┏━━
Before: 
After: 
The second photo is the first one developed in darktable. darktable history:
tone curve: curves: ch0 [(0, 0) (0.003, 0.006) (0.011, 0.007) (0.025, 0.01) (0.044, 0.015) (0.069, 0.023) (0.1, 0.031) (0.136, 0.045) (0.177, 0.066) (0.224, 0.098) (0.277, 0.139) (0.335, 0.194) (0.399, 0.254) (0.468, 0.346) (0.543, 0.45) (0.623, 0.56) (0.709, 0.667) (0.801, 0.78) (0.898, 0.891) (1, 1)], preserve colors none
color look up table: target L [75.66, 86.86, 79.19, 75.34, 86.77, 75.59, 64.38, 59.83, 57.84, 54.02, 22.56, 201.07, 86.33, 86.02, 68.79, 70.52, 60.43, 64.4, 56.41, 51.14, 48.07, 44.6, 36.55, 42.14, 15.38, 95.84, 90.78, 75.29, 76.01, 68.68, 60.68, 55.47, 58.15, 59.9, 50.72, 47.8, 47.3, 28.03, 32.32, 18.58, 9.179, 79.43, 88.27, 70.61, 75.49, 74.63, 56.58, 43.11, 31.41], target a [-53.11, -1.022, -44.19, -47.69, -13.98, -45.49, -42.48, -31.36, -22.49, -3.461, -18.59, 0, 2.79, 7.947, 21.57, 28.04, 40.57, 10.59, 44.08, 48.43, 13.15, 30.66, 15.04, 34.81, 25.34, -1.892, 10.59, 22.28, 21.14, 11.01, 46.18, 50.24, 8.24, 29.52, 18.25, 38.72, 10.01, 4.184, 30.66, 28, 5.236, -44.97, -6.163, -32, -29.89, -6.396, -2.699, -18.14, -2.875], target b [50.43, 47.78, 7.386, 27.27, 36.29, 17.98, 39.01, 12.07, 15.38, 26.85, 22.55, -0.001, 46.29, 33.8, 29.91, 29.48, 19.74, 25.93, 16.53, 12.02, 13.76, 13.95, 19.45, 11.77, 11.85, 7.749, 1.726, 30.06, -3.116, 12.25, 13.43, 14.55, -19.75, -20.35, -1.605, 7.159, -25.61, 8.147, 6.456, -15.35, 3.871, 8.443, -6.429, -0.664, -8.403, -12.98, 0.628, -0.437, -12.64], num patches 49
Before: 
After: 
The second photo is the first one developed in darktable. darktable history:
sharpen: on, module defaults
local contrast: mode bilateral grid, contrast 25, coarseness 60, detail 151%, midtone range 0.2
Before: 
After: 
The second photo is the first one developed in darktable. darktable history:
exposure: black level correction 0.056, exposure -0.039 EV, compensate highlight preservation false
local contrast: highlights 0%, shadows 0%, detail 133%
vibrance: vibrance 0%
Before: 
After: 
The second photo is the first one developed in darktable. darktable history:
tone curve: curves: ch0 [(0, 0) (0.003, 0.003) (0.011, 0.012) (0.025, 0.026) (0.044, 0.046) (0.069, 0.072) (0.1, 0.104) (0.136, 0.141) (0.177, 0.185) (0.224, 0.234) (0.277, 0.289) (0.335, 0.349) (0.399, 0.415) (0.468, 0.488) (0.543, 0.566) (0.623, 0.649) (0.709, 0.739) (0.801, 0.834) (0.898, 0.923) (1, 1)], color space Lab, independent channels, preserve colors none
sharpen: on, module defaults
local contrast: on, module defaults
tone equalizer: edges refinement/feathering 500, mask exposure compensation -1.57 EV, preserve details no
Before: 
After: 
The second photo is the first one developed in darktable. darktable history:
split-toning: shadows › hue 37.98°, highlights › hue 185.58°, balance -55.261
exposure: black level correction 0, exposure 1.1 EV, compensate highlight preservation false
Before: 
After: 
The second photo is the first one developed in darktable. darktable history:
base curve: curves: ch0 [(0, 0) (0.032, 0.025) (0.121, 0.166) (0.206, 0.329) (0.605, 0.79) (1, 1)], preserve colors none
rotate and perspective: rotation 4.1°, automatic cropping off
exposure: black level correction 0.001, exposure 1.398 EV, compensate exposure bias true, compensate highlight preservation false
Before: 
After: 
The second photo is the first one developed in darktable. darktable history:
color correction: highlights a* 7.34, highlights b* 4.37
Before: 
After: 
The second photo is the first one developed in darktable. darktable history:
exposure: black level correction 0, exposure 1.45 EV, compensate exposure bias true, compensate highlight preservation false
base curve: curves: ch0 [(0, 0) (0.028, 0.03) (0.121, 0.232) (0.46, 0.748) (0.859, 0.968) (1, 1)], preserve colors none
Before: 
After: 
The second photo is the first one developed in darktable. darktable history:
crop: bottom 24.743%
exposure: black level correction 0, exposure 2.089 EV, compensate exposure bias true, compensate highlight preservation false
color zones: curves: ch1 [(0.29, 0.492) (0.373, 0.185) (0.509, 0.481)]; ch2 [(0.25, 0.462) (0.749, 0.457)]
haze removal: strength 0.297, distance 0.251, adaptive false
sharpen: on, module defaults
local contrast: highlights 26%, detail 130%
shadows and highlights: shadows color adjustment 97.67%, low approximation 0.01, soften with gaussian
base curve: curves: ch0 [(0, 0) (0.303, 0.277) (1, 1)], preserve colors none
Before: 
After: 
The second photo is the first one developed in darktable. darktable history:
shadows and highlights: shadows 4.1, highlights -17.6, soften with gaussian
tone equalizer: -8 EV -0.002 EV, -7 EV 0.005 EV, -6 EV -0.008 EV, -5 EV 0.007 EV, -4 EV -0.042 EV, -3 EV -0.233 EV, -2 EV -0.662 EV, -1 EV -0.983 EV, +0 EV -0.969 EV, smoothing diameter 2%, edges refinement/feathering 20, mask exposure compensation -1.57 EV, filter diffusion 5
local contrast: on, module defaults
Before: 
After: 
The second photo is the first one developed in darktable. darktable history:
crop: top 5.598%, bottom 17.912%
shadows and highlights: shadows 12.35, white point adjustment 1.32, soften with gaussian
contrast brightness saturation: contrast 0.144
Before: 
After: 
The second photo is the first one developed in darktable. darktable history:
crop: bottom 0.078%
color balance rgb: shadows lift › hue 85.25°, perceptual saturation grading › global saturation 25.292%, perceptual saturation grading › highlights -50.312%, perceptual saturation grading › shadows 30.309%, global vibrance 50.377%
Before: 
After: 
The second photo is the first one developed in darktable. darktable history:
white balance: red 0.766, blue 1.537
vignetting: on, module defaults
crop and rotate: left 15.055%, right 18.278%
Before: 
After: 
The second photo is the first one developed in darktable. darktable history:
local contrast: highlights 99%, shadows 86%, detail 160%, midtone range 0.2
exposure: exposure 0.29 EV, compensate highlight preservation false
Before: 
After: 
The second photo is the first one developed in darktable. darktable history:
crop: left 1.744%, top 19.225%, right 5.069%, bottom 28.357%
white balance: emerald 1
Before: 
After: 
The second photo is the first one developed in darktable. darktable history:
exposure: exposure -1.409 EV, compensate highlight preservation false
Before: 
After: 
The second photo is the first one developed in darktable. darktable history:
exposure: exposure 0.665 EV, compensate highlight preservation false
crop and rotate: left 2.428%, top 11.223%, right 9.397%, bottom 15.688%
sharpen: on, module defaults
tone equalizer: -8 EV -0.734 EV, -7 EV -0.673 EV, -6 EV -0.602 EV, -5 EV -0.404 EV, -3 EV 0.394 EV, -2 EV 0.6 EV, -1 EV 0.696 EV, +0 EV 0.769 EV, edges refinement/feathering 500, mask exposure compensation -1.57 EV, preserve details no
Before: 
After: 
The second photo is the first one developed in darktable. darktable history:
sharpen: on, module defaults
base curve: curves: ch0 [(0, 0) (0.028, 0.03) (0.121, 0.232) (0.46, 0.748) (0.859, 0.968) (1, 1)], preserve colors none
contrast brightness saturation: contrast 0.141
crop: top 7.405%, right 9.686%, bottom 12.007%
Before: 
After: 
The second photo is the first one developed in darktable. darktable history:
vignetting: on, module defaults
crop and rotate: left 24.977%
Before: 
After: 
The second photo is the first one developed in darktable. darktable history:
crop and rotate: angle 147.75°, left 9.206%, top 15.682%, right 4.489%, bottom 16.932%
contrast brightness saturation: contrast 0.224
┗━━
#### Your instructions:
Rewrite the material from its first line through the line containing "tone curve: curves: ch0 [(0, 0) (0.003, 0.006)", replacing "developed" with "processed" and keeping everything else the same.

#### The solution:
Before: 
After: 
The second photo is the first one processed in darktable. darktable history:
tone curve: curves: ch0 [(0, 0) (0.003, 0.006) (0.011, 0.007) (0.025, 0.01) (0.044, 0.015) (0.069, 0.023) (0.1, 0.031) (0.136, 0.045) (0.177, 0.066) (0.224, 0.098) (0.277, 0.139) (0.335, 0.194) (0.399, 0.254) (0.468, 0.346) (0.543, 0.45) (0.623, 0.56) (0.709, 0.667) (0.801, 0.78) (0.898, 0.891) (1, 1)], preserve colors none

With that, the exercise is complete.